Part II

Getting used to being on dialysis was the easy part, really.  I pack my little tote bag with blanket, pillow, iPhone, iPad, Ear Buds (a must), a snack and off I go like a good little soldier to battle my failing kidneys with a lifesaving machine. Once there I am tethered and essentially stay put for about 4 hours.  No, I can not get up, move around etc. Going to the bathroom is a monumental task, I literally have to come off the machine; there is a process to every area of dialysis, saline, heparin, lines, clamp this, turn off that. Every minute off is that much longer I have to stay there! Now there are many ESRF (end stage renal failure) patients who ( not being gross but....) they stop peeing altogether. Me not the case. I still go, so when I gotta go, I gotta and so begins the on/off dance during dialysis which is annoying and frustrating.  Takes more time, and when I go it's only like 3 drops anyway so what's the point! I am oh so close to buying adult diapers for my time on the machine.  I hear they are making them stylish now, Hey if Lisa Rinna can wear them, why can't I ;).

Now for the hard part, the suckiest part that they don't really tell you about until you are staring down the nose of failing kidneys. YOUR ACCESS.  Every person on dialysis has an access; a means to which treatment is delivered. There is a perm-cath (catheter) which I have proudly donned since the beginning. and there is the fistula which has to be created. It is created by a a vascular surgeon during a surgical procedure in some part of your arm.  Now the fistula is considered the best access but it is an up hill climb to its use. You get it and then you are told that in 12 magical weeks or so you will be able to use it and the fairy godmother of dialysis will smile upon you.

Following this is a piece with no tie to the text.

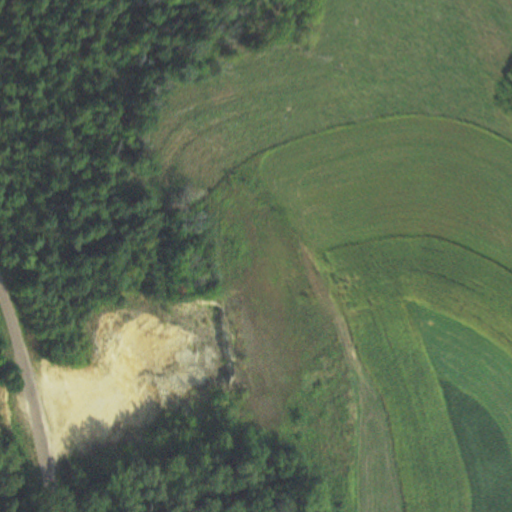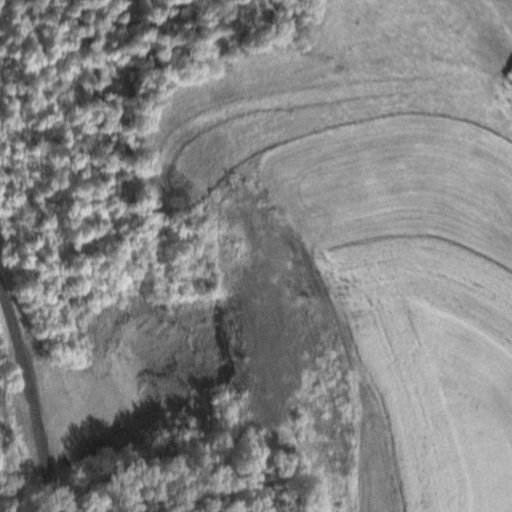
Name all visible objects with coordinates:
road: (32, 404)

Um, bullshit! It takes months for it to "mature" and throughout this maturing time it is constantly being surgically tweaked.  But as soon as you can use it you can get the Catheter out, oh, did I mention that you can't get the catheter wet? Oh, I forgot that lovely point. So I haven't showered since September, well not exactly. I have these wonderful, and expensive "catheter covers" that I tape to the right side of chest and over my shoulder as to not get it wet. Showering used to be relaxing and enjoyable way to start my day, now it stresses me out as my husband has to swath me in these plastic covers. Let me just say, HE IS AWESOME!!! more on him later :)

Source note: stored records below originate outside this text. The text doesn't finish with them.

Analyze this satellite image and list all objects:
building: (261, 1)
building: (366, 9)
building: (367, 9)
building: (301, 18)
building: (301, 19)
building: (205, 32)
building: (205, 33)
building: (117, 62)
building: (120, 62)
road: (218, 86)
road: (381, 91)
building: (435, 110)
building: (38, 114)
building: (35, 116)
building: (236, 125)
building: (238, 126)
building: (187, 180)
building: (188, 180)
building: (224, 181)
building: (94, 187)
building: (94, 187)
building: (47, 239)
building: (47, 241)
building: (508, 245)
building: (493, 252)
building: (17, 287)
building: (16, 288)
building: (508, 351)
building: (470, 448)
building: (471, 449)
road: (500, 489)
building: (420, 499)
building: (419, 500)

So dialysis on the catheter is painless, Happy to say, but is not ideal. You don't get as good a treatment as you would with a fistula. My fistula is taking a while to get going. It's been many months of waiting to use it, and as I am just beginning to use it. It is  much more difficult than I would've have thought.  Just so you know, dialysis with a fistula requires needles, 2 large ones. Need I say more. I am not a wimp or anything, I can take it, I watch octogenarians do this 3x a week. Yeah, no, I can't take it.  But what choice do I have? NONE. That is the one thing about being an ESRF patient you don't have choices. The doctors and nurses say JUMP  and you say HOW HIGH. You have no control of any of this. Now I am not a control freak or anything, but I woman who likes options and the right to make choices. Well, my friends I am sorry to say that having a choice is not an option for me.